# Document passage
■ ■ ■

Happy Mardi Gras, Y’all!
Part II (continued from yesterday)
After natural action and human inaction devastated New Orleans, many have eulogized the city, calling it one of the greatest in the world. But most have not told us why New Orleans is such a unique and important place.
Returning in April 2006, just seven months after Katrina, we found a city resilient. Visible evidence of destruction abounded but the city’s spirit remained undisturbed. How do you describe what makes up a city’s spirit or sense of place or character or whatever you may call it? Structures? Other trappings of culture such as art or food or music? People? The older a city is the more challenging a question this becomes. Striving to refrain from oversimplification, I can only say what characteristics define New Orleans for me.

■ ■ ■

# Study material
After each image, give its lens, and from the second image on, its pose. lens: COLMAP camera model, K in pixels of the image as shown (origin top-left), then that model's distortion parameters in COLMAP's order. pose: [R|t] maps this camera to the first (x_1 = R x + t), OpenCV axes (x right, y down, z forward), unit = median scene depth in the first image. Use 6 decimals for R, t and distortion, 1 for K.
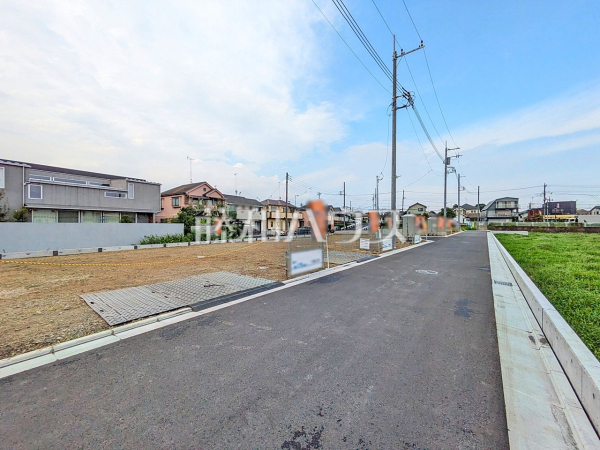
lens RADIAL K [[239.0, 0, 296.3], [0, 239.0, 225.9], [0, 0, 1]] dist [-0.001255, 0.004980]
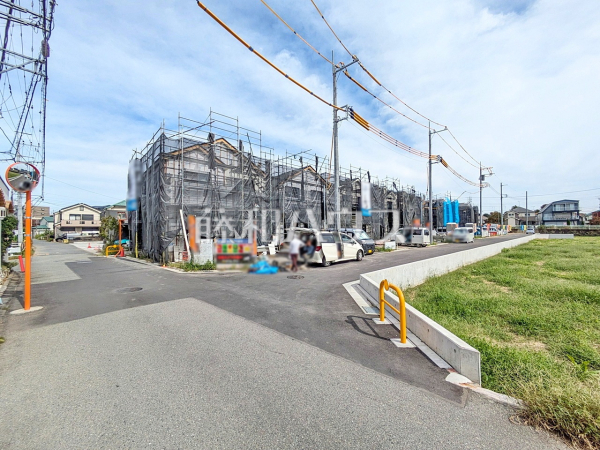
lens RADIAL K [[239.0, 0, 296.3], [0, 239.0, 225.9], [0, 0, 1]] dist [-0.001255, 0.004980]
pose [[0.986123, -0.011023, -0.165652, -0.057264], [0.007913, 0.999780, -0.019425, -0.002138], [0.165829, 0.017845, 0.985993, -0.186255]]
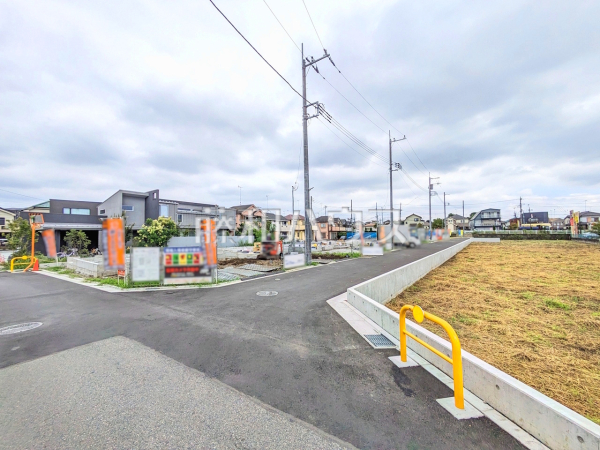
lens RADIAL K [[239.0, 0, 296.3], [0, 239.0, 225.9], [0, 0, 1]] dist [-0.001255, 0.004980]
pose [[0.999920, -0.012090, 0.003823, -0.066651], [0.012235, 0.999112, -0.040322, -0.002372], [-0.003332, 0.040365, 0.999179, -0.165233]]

■ ■ ■

# Exercise
Transcribe the stretch of the New Orleans passage from "After natural action" through "Orleans for me.".

# Reply
After natural action and human inaction devastated New Orleans, many have eulogized the city, calling it one of the greatest in the world. But most have not told us why New Orleans is such a unique and important place.
Returning in April 2006, just seven months after Katrina, we found a city resilient. Visible evidence of destruction abounded but the city’s spirit remained undisturbed. How do you describe what makes up a city’s spirit or sense of place or character or whatever you may call it? Structures? Other trappings of culture such as art or food or music? People? The older a city is the more challenging a question this becomes. Striving to refrain from oversimplification, I can only say what characteristics define New Orleans for me.